__Set problem 1__. Print part of the data flow functions text without changes, beginning at the words "first(CustomerName)" and stopping after the words "to data lake.".
__Set problem 2__. In the records, begin at the line that has "genus: Hyparrhenia" and stop after the last line of the records, then give those lines again with "phylum" swapped for "division" and everything else kept the same. Omit the pictures.
┌─ Text passage
Conditional Functions

// IF condition
iif(TotalAmount > 1000, 'High Value', 'Standard')

// CASE statement
case(
  Region == 'NA', 'North America',
  Region == 'EU', 'Europe',
  Region == 'APAC', 'Asia Pacific',
  'Other'
)

// Null handling
coalesce(MiddleName, '')
isNull(OptionalField)

Aggregate Functions

// In aggregate transformation
count()
sum(Amount)
avg(Price)
min(OrderDate)
max(Quantity)
first(CustomerName)
last(OrderID)

🚀 Quick Start Example

End-to-End Data Flow

Scenario: Transform sales data by joining with customer information, calculating metrics, and loading to data lake.

{
  "name": "SalesTransformationFlow",
  "type": "MappingDataFlow",
  "typeProperties": {
    "sources": [
      {
        "name": "OrdersSource",
        "dataset": {
          "referenceName": "OrdersTable",
          "type": "DatasetReference"
        }
      },
      {
        "name": "CustomersSource",
        "dataset": {
          "referenceName": "CustomersTable",
          "type": "DatasetReference"
        }
      }
    ],
    "transformations": [
      {
        "name": "FilterRecentOrders",
        "type": "filter",
        "input": "OrdersSource",
        "expression": "OrderDate >= toDate('2024-01-01')"
└─
┌─ Dataset records
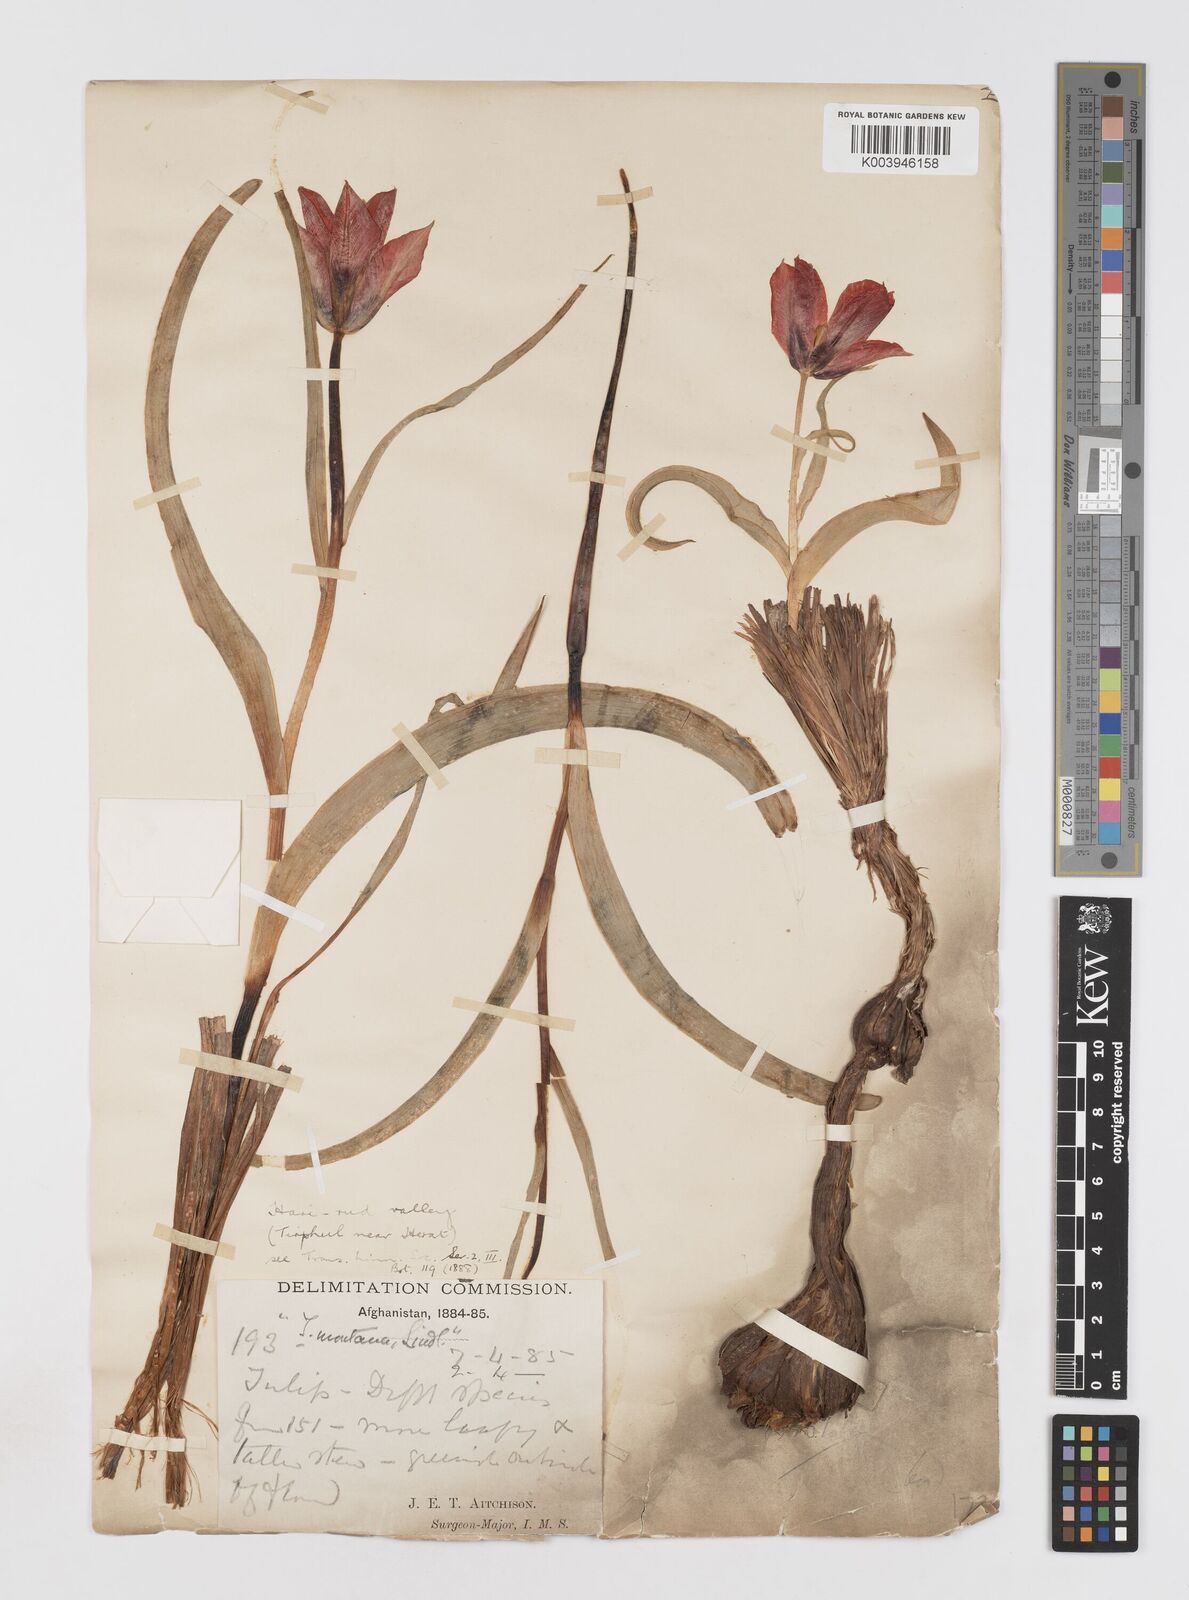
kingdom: Plantae
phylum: Tracheophyta
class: Liliopsida
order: Liliales
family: Liliaceae
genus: Tulipa
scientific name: Tulipa borszczowii
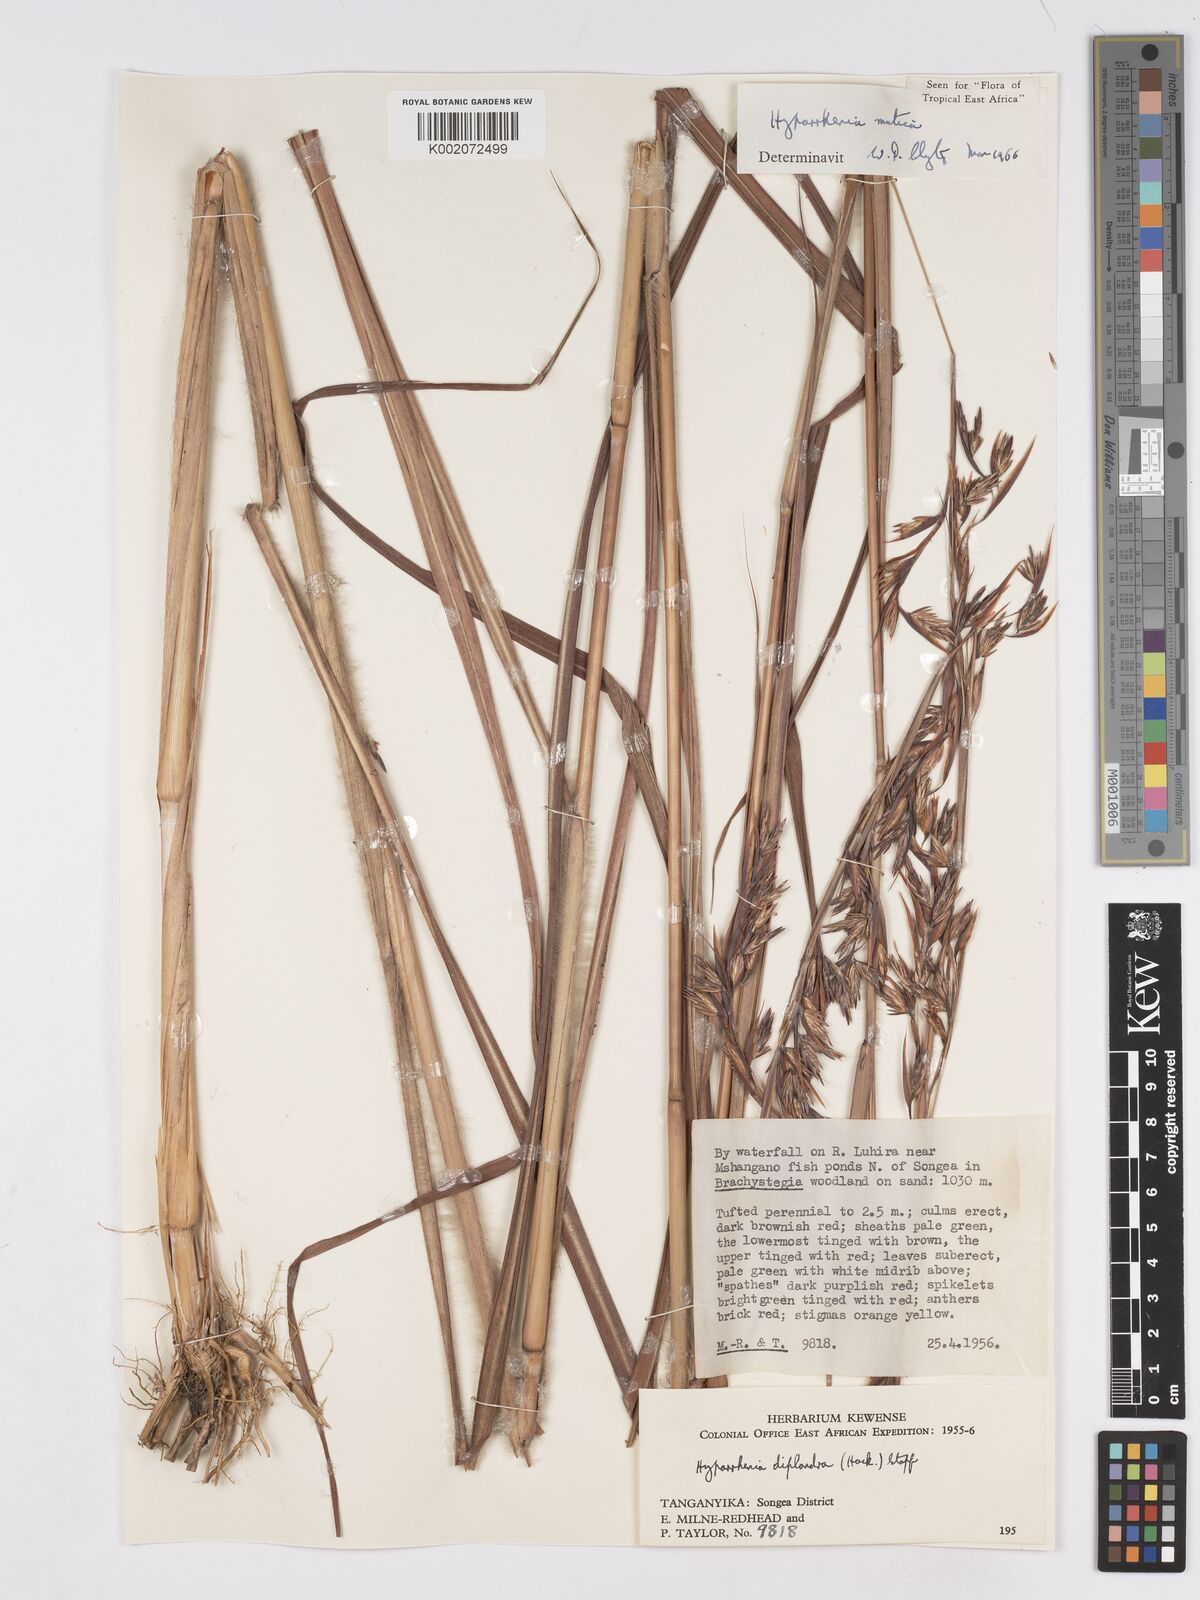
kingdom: Plantae
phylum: Tracheophyta
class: Liliopsida
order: Poales
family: Poaceae
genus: Hyparrhenia
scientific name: Hyparrhenia diplandra
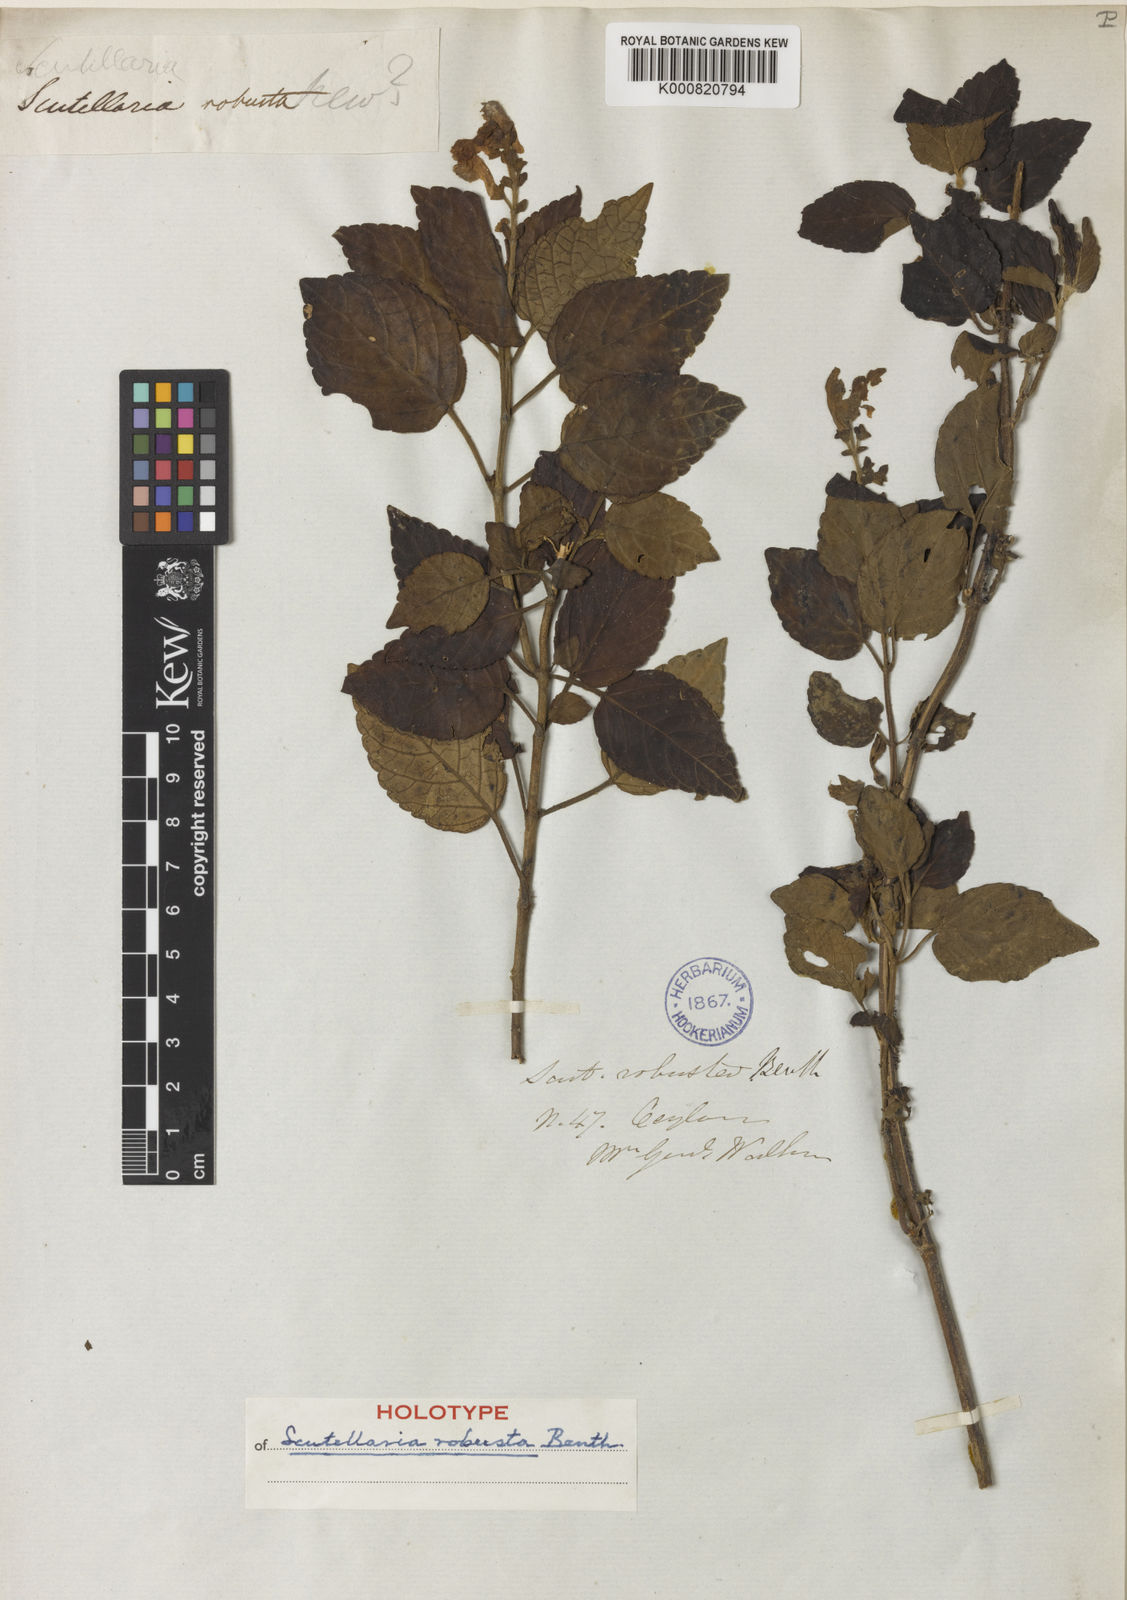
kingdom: Plantae
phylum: Tracheophyta
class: Magnoliopsida
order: Lamiales
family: Lamiaceae
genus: Scutellaria
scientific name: Scutellaria violacea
└─
__Final result 1__.
first(CustomerName)
last(OrderID)

🚀 Quick Start Example

End-to-End Data Flow

Scenario: Transform sales data by joining with customer information, calculating metrics, and loading to data lake.

__Final result 2__.
genus: Hyparrhenia
scientific name: Hyparrhenia diplandra
kingdom: Plantae
division: Tracheophyta
class: Magnoliopsida
order: Lamiales
family: Lamiaceae
genus: Scutellaria
scientific name: Scutellaria violacea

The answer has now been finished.